Trans World Airlines Inc. and its major union representing flight attendants, mechanics and other workers reached a tentative agreement today on a new contract.

The International Association of Machinists said it would cancel the voting on an earlier offer that began a week ago and then present the new contract offer to its members. The union represents 16,000 of TWA's 21,000 employees.

The union said there would be no work stoppages during the month-long ratification process and that it would recommend that members vote "yes" on the new offer.

Bill Compton, chief executive of the St. Louis airline, said TWA "recognizes that our employees need the largest raise we can profitably provide them."

Details of the new pact will be released Tuesday and voting will begin Wednesday.

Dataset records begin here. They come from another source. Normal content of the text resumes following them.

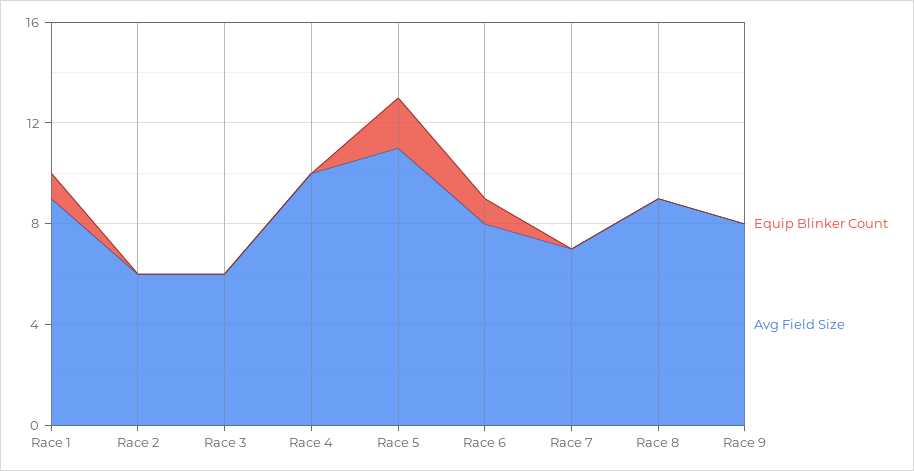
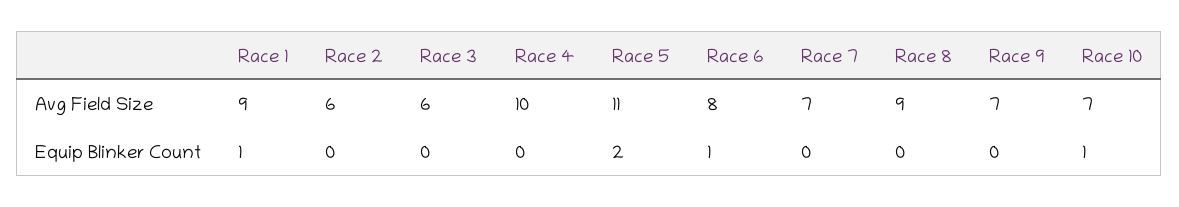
  {
    "Equip Blinker Count": {
      "Race 1": 1,
      "Race 2": 0,
      "Race 3": 0,
      "Race 4": 0,
      "Race 5": 2,
      "Race 6": 1,
      "Race 7": 0,
      "Race 8": 0,
-     "Race 9": 0
+     "Race 9": 0,
+     "Race 10": 1
    },
    "Avg Field Size": {
      "Race 1": 9,
      "Race 2": 6,
      "Race 3": 6,
      "Race 4": 10,
      "Race 5": 11,
      "Race 6": 8,
      "Race 7": 7,
      "Race 8": 9,
-     "Race 9": 8
+     "Race 9": 7,
+     "Race 10": 7
    }
  }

Television stations in St. Louis reported that the new contract is for 18 months rather than the previous 2 1/2-year offer. TWA spokesman Jim Brown would not comment on the length of the contract, which also covers ramp workers and passenger service personnel.

TWA, which has not had a profit in 10 years, has survived two trips to bankruptcy court in the 1990s, largely because union members have given up salary and other benefits to keep the company afloat. The losses have been reduced in recent years, but TWA still has lost money.

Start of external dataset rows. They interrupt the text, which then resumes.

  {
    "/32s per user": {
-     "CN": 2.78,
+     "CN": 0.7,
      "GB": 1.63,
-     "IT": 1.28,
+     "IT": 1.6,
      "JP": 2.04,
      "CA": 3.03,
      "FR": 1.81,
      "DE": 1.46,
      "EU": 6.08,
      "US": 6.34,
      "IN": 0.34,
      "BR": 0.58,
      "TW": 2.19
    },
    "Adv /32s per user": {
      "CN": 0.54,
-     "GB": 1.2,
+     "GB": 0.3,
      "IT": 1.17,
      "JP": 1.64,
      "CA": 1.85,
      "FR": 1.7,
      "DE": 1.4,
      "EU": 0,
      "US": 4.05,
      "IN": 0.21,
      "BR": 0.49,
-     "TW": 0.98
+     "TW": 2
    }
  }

On May 28 TWA presented what it called its "last, best offer," and members began voting on it even though it did not have the union's approval. That deal would have brought TWA workers to 90 percent of the industry standard by 2001.

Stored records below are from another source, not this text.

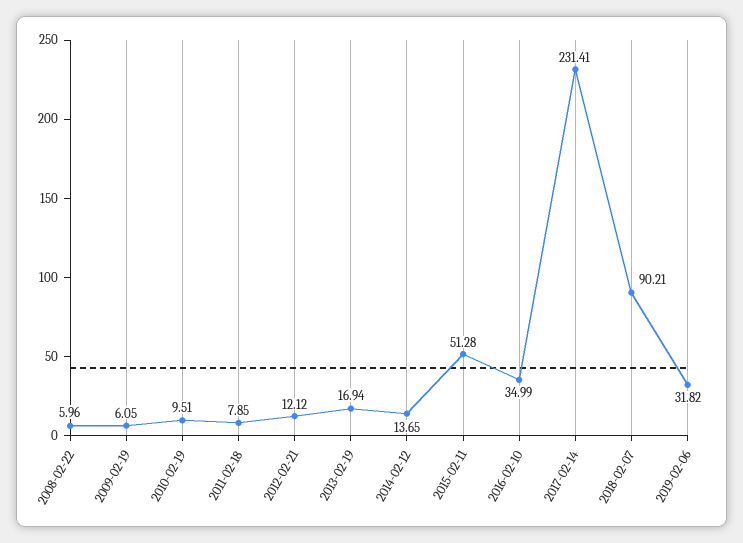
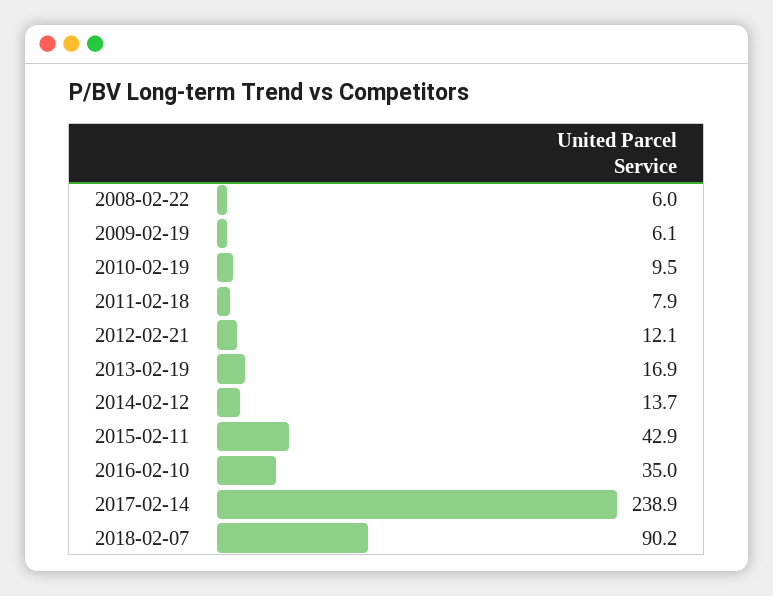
  {
    "2008-02-22": 5.96,
    "2009-02-19": 6.05,
    "2010-02-19": 9.51,
    "2011-02-18": 7.85,
    "2012-02-21": 12.12,
    "2013-02-19": 16.94,
    "2014-02-12": 13.65,
-   "2015-02-11": 51.28,
+   "2015-02-11": 42.9,
    "2016-02-10": 34.99,
-   "2017-02-14": 231.41,
+   "2017-02-14": 238.9,
-   "2018-02-07": 90.21,
+   "2018-02-07": 90.21
-   "2019-02-06": 31.82
  }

The airline's previous offer received little support. Union members had also cast ballots on whether to approve limited strikes targeting key flights during the Fourth of July weekend, typically one of the year's busiest weekends for airlines.

Many union employees had expressed anger at the airline over the last proposal, saying they were getting nothing back after years of sacrificing wages.

TWA suffered last year when baggage handlers, mechanics and ramp workers briefly walked off the job, effectively shutting down the airline's hub at Lambert Airport in St. Louis.

The union is seeking payback for years of what the airline acknowledges were subpar wages and cuts in benefits and retirement plans.